The Stone and The Shield
St Peter's is one of the best examples of Norman architecture in England, built in the form of a cross with a great tower at the crossing and with two smaller towers at the west end. It took 70 to 80 years before the church was complete, and ten years later a storm destroyed much of the front of the church. The damaged part was rebuilt in Early English style, and the west front has a huge entrance consisting of four arches between 1170 and 1190 above a later 15th-century doorway. The entrance is decorated with diaper pattern and stiff-leaf moulding providing relief for a profusion of small arches. To the south west of the church is the 15th-century gateway, a reminder of the long-vanished priory.

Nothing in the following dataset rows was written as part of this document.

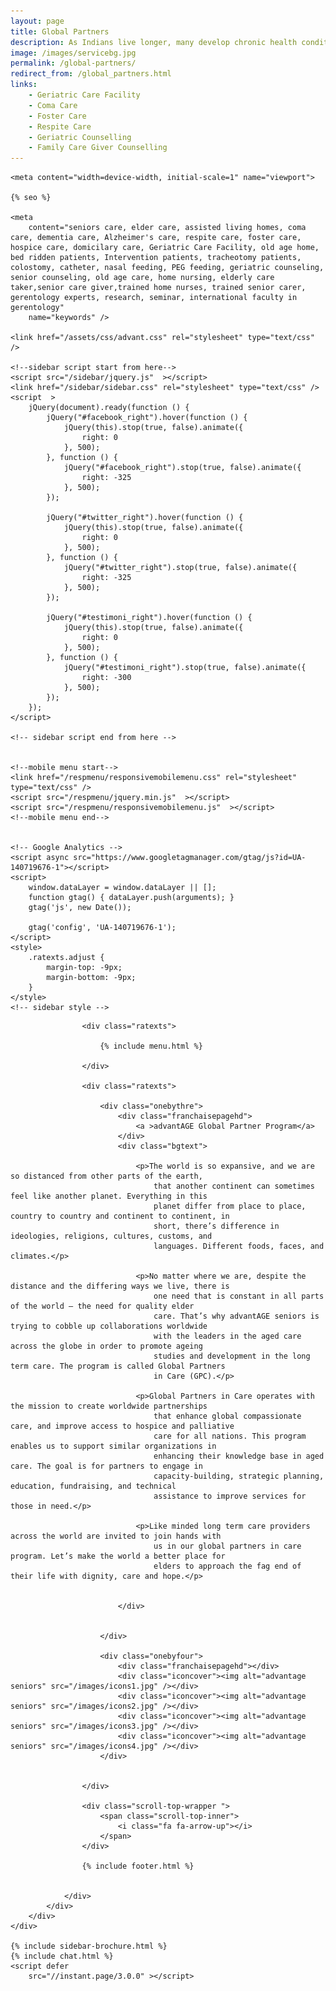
 ```yaml
---
layout: page
title: Global Partners
description: As Indians live longer, many develop chronic health conditions that require complex care. Caring for older adults with chronic conditions and complex health needs is becoming increasingly challenging. Advantage Seniors is well known for elder care services in bangalore.
image: /images/servicebg.jpg
permalink: /global-partners/
redirect_from: /global_partners.html
links:
    - Geriatric Care Facility
    - Coma Care
    - Foster Care
    - Respite Care
    - Geriatric Counselling
    - Family Care Giver Counselling
---
```


<head>
    <meta content="text/html; charset=utf-8" http-equiv="Content-Type" />
  <link rel="shortcut icon" href="/images/favicon.ico" type="image/x-icon">
  <link rel="icon" href="/images/favicon.ico" type="image/x-icon">

    <meta content="width=device-width, initial-scale=1" name="viewport">

    {% seo %}

    <meta
        content="seniors care, elder care, assisted living homes, coma care, dementia care, Alzheimer's care, respite care, foster care, hospice care, domicilary care, Geriatric Care Facility, old age home, bed ridden patients, Intervention patients, tracheotomy patients, colostomy, catheter, nasal feeding, PEG feeding, geriatric counseling, senior counseling, old age care, home nursing, elderly care taker,senior care giver,trained home nurses, trained senior carer, gerentology experts, research, seminar, international faculty in gerentology"
        name="keywords" />

    <link href="/assets/css/advant.css" rel="stylesheet" type="text/css" />

    <!--sidebar script start from here-->
    <script src="/sidebar/jquery.js"  ></script>
    <link href="/sidebar/sidebar.css" rel="stylesheet" type="text/css" />
    <script  >
        jQuery(document).ready(function () {
            jQuery("#facebook_right").hover(function () {
                jQuery(this).stop(true, false).animate({
                    right: 0
                }, 500);
            }, function () {
                jQuery("#facebook_right").stop(true, false).animate({
                    right: -325
                }, 500);
            });

            jQuery("#twitter_right").hover(function () {
                jQuery(this).stop(true, false).animate({
                    right: 0
                }, 500);
            }, function () {
                jQuery("#twitter_right").stop(true, false).animate({
                    right: -325
                }, 500);
            });

            jQuery("#testimoni_right").hover(function () {
                jQuery(this).stop(true, false).animate({
                    right: 0
                }, 500);
            }, function () {
                jQuery("#testimoni_right").stop(true, false).animate({
                    right: -300
                }, 500);
            });
        });
    </script>

    <!-- sidebar script end from here -->


    <!--mobile menu start-->
    <link href="/respmenu/responsivemobilemenu.css" rel="stylesheet" type="text/css" />
    <script src="/respmenu/jquery.min.js"  ></script>
    <script src="/respmenu/responsivemobilemenu.js"  ></script>
    <!--mobile menu end-->


    <!-- Google Analytics -->
    <script async src="https://www.googletagmanager.com/gtag/js?id=UA-140719676-1"></script>
    <script>
        window.dataLayer = window.dataLayer || [];
        function gtag() { dataLayer.push(arguments); }
        gtag('js', new Date());

        gtag('config', 'UA-140719676-1');
    </script>
    <style>
        .ratexts.adjust {
            margin-top: -9px;
            margin-bottom: -9px;
        }
    </style>
    <!-- sidebar style -->
  <style>
  .newformbord {
    font-family: Verdana, Arial, Helvetica, sans-serif;
    border: 1px solid #99CC00;
    font-size: 11px;
    line-height: 20px;
    font-weight: normal;
    color: #333333;
    text-decoration: none;
    height: 20px;
    width: 138px;
  }

  .blacktext {
    font-family: Arial;
    font-size: 12px;
    line-height: 18px;
    font-weight: normal;
    color: #666666;
    text-decoration: none;
  }

  .gren {
    font-family: Arial;
    font-size: 0.8rem;
    line-height: 18px;
    font-weight: normal;
    color: #009900;
    text-decoration: none;
  }

  .p-2 {
    padding: 0.5rem 1rem;
  }

  .contact-card p {
    margin: 0 !important;
    font-size: 0.9rem;
    line-height: 1.2;
  }

  .contact-card h3 {
    margin: 0 !important;
    font-weight: bold;
    padding-bottom: 0.5rem;
  }

  .e-broch {
    position: static !important;
  }

  #facebook_right, #twitter_right {
    top: 15%; 
    right: -325px; 
    border: 1px solid #822206;
  }
</style>
</head>

<body>
    <div id="servicebg">
        <div id="foot">
            <div id="fix">
                <div id="actual">

                    <div class="ratexts">

                        {% include menu.html %}

                    </div>

                    <div class="ratexts">

                        <div class="onebythre">
                            <div class="franchaisepagehd">
                                <a >advantAGE Global Partner Program</a>
                            </div>
                            <div class="bgtext">

                                <p>The world is so expansive, and we are so distanced from other parts of the earth,
                                    that another continent can sometimes feel like another planet. Everything in this
                                    planet differ from place to place, country to country and continent to continent, in
                                    short, there’s difference in ideologies, religions, cultures, customs, and
                                    languages. Different foods, faces, and climates.</p>

                                <p>No matter where we are, despite the distance and the differing ways we live, there is
                                    one need that is constant in all parts of the world – the need for quality elder
                                    care. That’s why advantAGE seniors is trying to cobble up collaborations worldwide
                                    with the leaders in the aged care across the globe in order to promote ageing
                                    studies and development in the long term care. The program is called Global Partners
                                    in Care (GPC).</p>

                                <p>Global Partners in Care operates with the mission to create worldwide partnerships
                                    that enhance global compassionate care, and improve access to hospice and palliative
                                    care for all nations. This program enables us to support similar organizations in
                                    enhancing their knowledge base in aged care. The goal is for partners to engage in
                                    capacity-building, strategic planning, education, fundraising, and technical
                                    assistance to improve services for those in need.</p>

                                <p>Like minded long term care providers across the world are invited to join hands with
                                    us in our global partners in care program. Let’s make the world a better place for
                                    elders to approach the fag end of their life with dignity, care and hope.</p>


                            </div>


                        </div>

                        <div class="onebyfour">
                            <div class="franchaisepagehd"></div>
                            <div class="iconcover"><img alt="advantage seniors" src="/images/icons1.jpg" /></div>
                            <div class="iconcover"><img alt="advantage seniors" src="/images/icons2.jpg" /></div>
                            <div class="iconcover"><img alt="advantage seniors" src="/images/icons3.jpg" /></div>
                            <div class="iconcover"><img alt="advantage seniors" src="/images/icons4.jpg" /></div>
                        </div>


                    </div>

                    <div class="scroll-top-wrapper ">
                        <span class="scroll-top-inner">
                            <i class="fa fa-arrow-up"></i>
                        </span>
                    </div>

                    {% include footer.html %}


                </div>
            </div>
        </div>
    </div>

    {% include sidebar-brochure.html %}
    {% include chat.html %}
    <script defer 
        src="//instant.page/3.0.0" ></script>
</body>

The old west doors still show the marks of shots fired during the English Civil War. Inside the church, the highlight is the intricate 14th-century screen, with five open bays. The roof is a sympathetic restoration dating from 1871 of the Perpendicular original. There are several funerary monuments and floor brasses. Among the possessions of the church is the Fayrey Pall, a 15th-century embroidered cloth. The seal of the priory used in the fifteenth century represents St. Peter seated, holding the keys in the left hand, and the right raised in benediction.
The Guest House Legacy
On the dissolution of the monasteries the Priory's guest house became a private house from 1545. One of the earliest owners was the important local Crawley family who used part of the building as an early hospital for the mentally ill. In 1743 the original stone vaulted hall was incorporated into a much larger house with the Georgian facade. The Town Council converted the building into a Heritage and Tourist Information Centre, and Priory House is a Grade II listed building. The priory's history extends beyond the walls of the church, encompassing a hostel for pilgrims and travelers, the remains of which is known today as Priory House. The original endowment of the priory included the lordship of the manor and town of Dunstable, to which was added under Henry II the lordship of Houghton Regis, and under John the king's house and gardens at Dunstable. The manors of Stoke and Catesby, and of Ballidon in the Peak, are mentioned in the annals as the property of the priory during the thirteenth century. In 1291 the tithes of St. Peter and St. Cuthbert, Bedford, Dunstable, Studham, Totternhoe, Chalgrave, Husborne Crawley, Segenhoe, Flitwick, Pulloxhill, Steppingley, Harlington, Higham Ferrers, Newbottle, Cublington, a moiety of Great Brickhill, Pattishall and Bradbourne belonged to Dunstable Priory, with pensions in other churches.